-------- SOURCE PASSAGE

First session of EMDR.
Eye Movement Desensitization and Reprogramming. PTSD Therapy.
In theory, your emotion processes things during REM sleep. Except if it's too traumatic, it just blocks it and you never really process it. This treatment suckers your emotions into thinking you're in REM, and through some leading questions by the therapist, you just talk through the feelings you had at certain times in a calm and safe environment, and your emotions feel calm enough to unpack it, process it, and let it go. At least that's how I understand it.
Psychotherapist suggested taking a couple hours after just to process before going to any appointments or anything. I have enough sick days, I just took the day off.
I held two sort of handles in my hands, that would vibrate alternatingly between each hand. Also watched a simple dot of light move back and forth on a screen (makes my eyes move like in REM). I'm fully awake and alert through the whole thing.

----------------
-------- INFORMATION GIVEN

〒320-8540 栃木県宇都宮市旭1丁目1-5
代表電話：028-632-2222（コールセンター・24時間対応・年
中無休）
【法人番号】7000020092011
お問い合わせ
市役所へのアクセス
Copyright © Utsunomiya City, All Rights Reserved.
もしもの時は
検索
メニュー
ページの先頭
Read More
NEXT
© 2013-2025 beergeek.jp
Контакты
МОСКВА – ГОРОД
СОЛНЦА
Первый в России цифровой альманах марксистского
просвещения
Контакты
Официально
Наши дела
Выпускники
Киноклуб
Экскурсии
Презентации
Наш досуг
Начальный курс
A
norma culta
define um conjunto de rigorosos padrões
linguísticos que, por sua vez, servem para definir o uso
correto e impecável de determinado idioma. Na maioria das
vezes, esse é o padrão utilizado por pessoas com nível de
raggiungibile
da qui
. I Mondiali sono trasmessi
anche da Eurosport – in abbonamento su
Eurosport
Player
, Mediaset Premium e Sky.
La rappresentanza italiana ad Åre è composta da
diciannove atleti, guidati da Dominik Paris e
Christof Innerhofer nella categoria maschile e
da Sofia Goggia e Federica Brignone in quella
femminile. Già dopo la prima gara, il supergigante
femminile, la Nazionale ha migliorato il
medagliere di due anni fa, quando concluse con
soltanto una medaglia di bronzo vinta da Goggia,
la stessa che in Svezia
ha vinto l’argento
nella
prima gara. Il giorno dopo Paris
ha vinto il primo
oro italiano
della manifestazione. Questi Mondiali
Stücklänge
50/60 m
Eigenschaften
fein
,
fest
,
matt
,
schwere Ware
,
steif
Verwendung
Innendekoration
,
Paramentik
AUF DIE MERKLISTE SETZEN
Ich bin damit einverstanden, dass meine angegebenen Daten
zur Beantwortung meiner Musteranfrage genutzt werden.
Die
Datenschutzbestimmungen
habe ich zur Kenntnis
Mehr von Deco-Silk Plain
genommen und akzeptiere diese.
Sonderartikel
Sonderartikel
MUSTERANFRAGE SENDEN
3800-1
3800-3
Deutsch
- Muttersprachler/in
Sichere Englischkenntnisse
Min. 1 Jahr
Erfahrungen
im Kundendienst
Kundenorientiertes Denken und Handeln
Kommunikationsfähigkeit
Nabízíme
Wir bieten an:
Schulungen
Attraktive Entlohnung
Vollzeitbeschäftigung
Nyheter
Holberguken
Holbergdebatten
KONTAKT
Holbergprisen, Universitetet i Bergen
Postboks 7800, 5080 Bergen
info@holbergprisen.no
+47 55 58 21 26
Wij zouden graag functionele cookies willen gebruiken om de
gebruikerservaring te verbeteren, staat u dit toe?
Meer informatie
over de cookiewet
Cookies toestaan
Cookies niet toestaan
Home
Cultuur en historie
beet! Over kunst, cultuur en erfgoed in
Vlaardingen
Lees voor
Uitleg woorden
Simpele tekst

----------------

__EXERCISE INSTRUCTIONS__.
1. Revise the EMDR session account from "Psychotherapist suggested taking" to "the whole thing.", substituting "grips" for "handles".
2. Extend the EMDR session account beyond its final sentence.

__SOLVED TASKS__.
1.
Psychotherapist suggested taking a couple hours after just to process before going to any appointments or anything. I have enough sick days, I just took the day off.
I held two sort of grips in my hands, that would vibrate alternatingly between each hand. Also watched a simple dot of light move back and forth on a screen (makes my eyes move like in REM). I'm fully awake and alert through the whole thing.

2.
Therapist asked me to think of a time where I felt safe, comfortable, preferably something unassociated with sadness. I thought of a spot up in a forest (border of Alaska, where I lived as a kid) that I enjoyed, though it was also a spot I went to once when my parents were fighting violently (moreso my mom being violent; pops never hit back), and my dad found me and we just sat and hugged. I was probably 9 or 10. Don't know how he found me, or if he, too, was just trying to get away, I don't know. Anyways, that was the spot that was "comfort" for me.
Then with limited guidance, I just talked about how I felt in some times of some of the traumas in my life. I talked about some of my childhood, some of my first marriage, there was some tears, some anger, some grief, but I just talked about how I felt. Throughout, my emotions would go deep until I guess my emotions would say "that's enough" and I would switch to less painful (sometimes connected) stories, and then dip back into some hurtful experience again.
I've talked out the poo storm of life with close friends and limited family members in the past, and while talking it out lightens some of the burden, I was not expecting the result of just this one hour session:
After the session (started 8am), I just sat in my car in the parkinglot with my eyes closed for about 15minutes just trying to process it all. I drove home and went for an hour and a half walk in solitude and quiet (I live out near lots of orchards and farms), then napped for two and a half hours. I was in bed that evening by 8:30.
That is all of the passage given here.